Reproduce the listing below line for line, without alteration, and leave the pictures out of your reproduction.
··· Extracted information
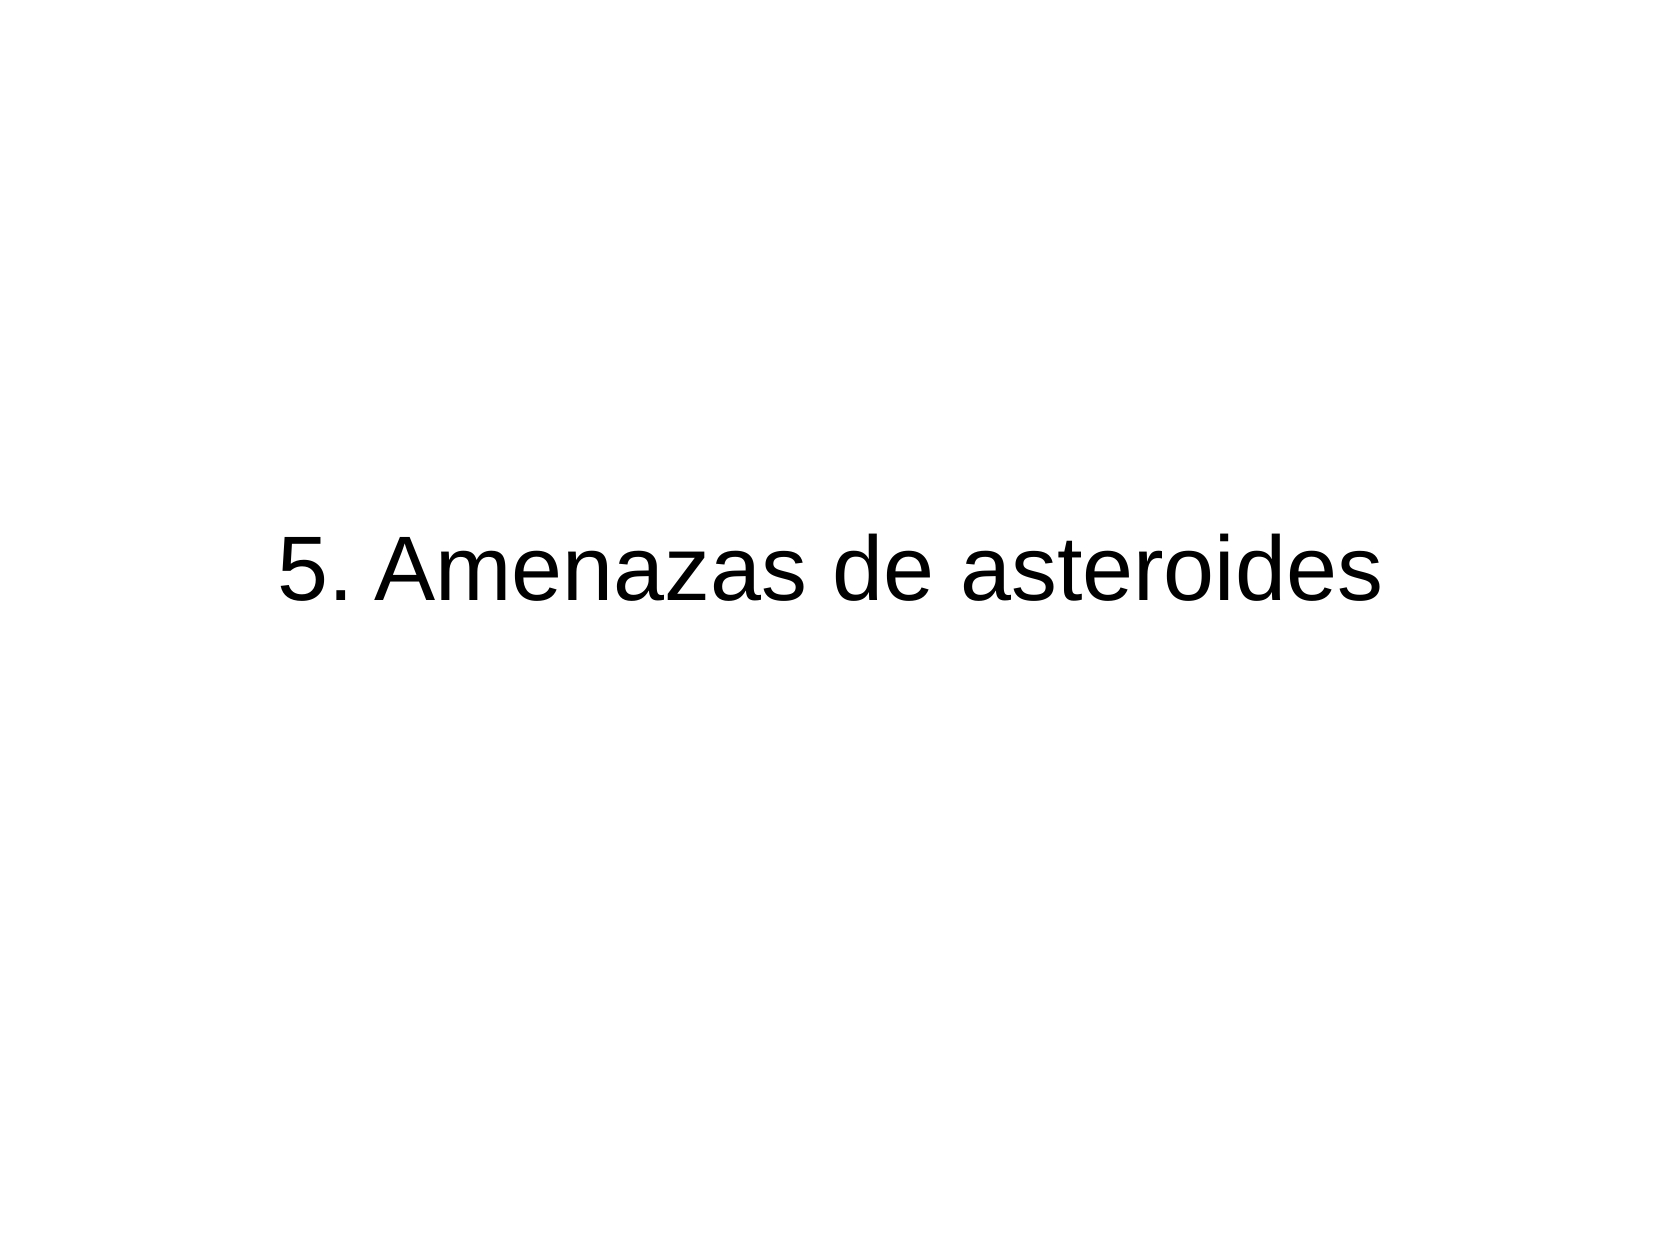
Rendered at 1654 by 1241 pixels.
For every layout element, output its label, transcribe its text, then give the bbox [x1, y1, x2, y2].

title 5. Amenazas de asteroides [86, 465, 1576, 673]
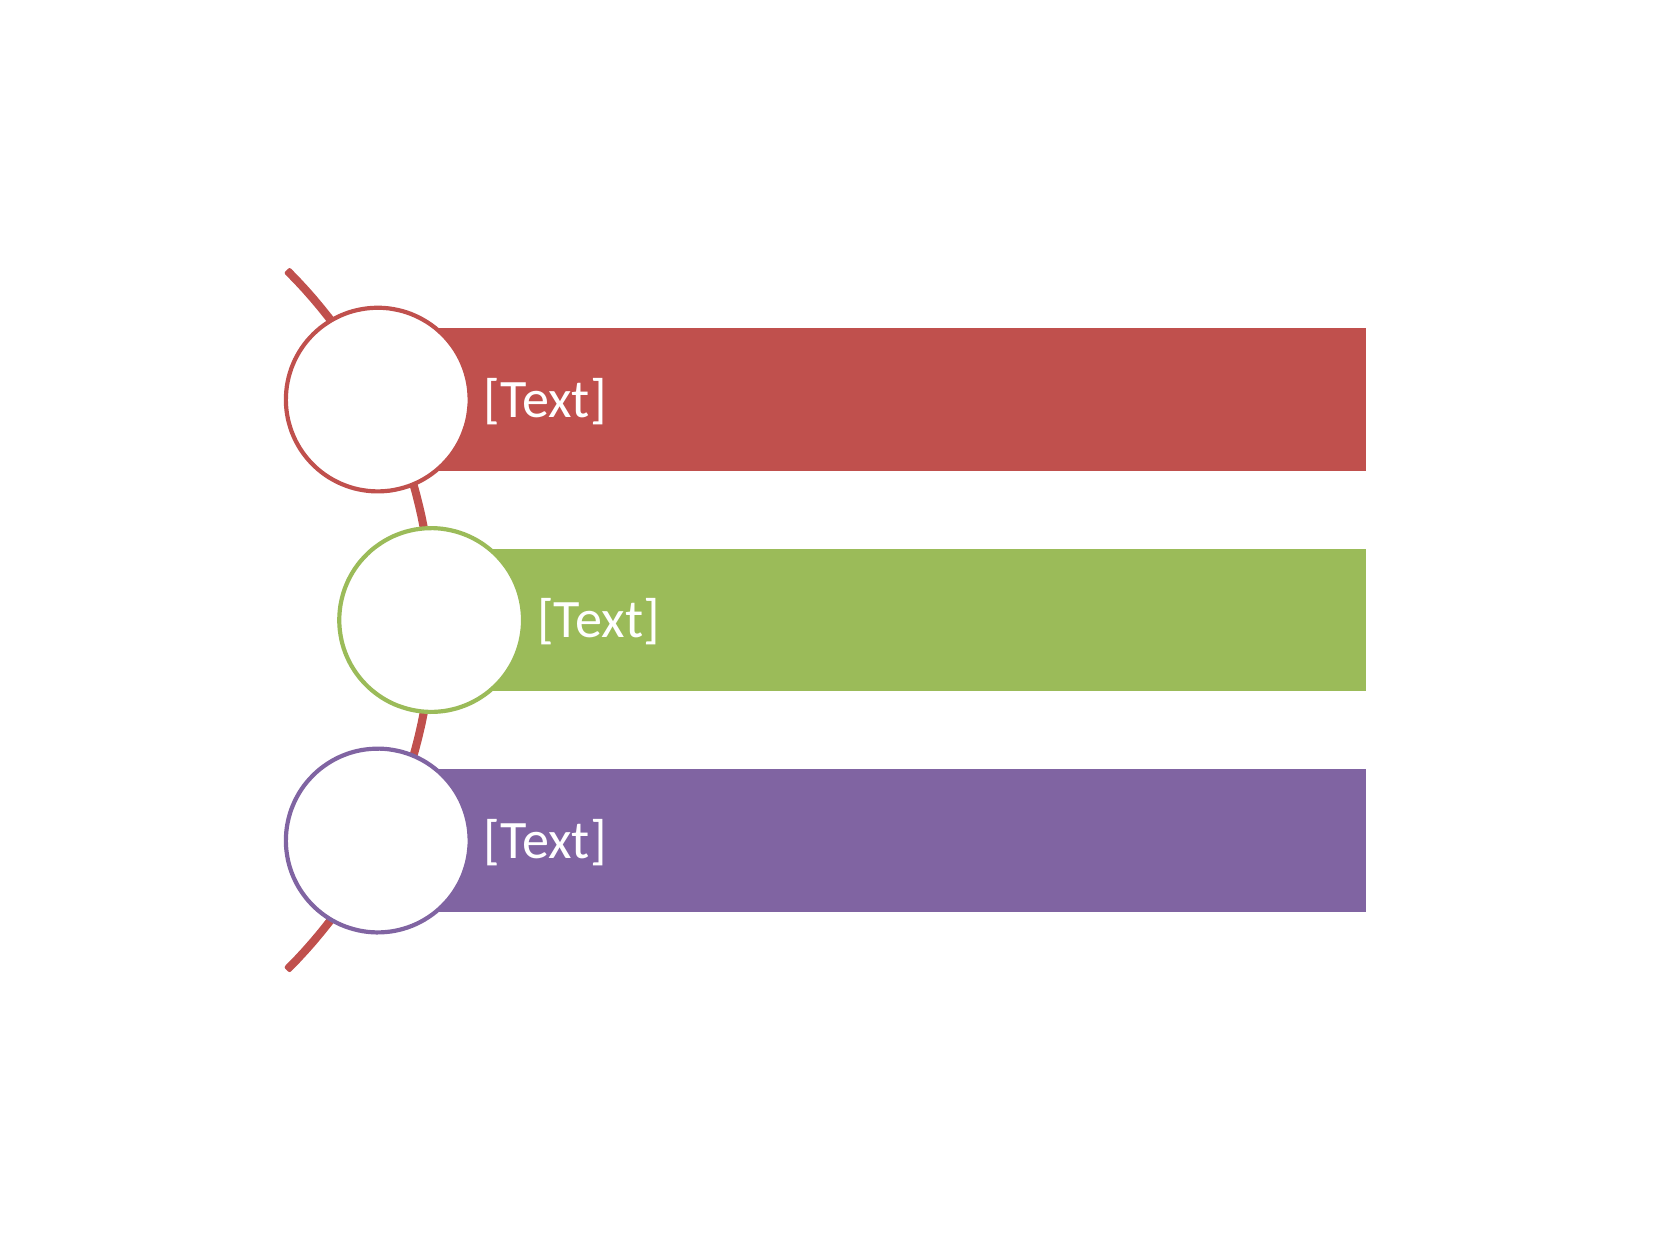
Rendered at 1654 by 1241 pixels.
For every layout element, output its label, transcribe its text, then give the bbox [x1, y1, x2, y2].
······
» **Finished task**:
Rendered at 1654 by 1241 pixels.
For every layout element, output its label, transcribe its text, then give the bbox [x1, y1, x2, y2].

title 5. Amenazas de asteroides [86, 465, 1576, 673]
Rendered at 1654 by 1241 pixels.
For every layout element, output its label, transcribe its text, then give the bbox [x1, y1, x2, y2].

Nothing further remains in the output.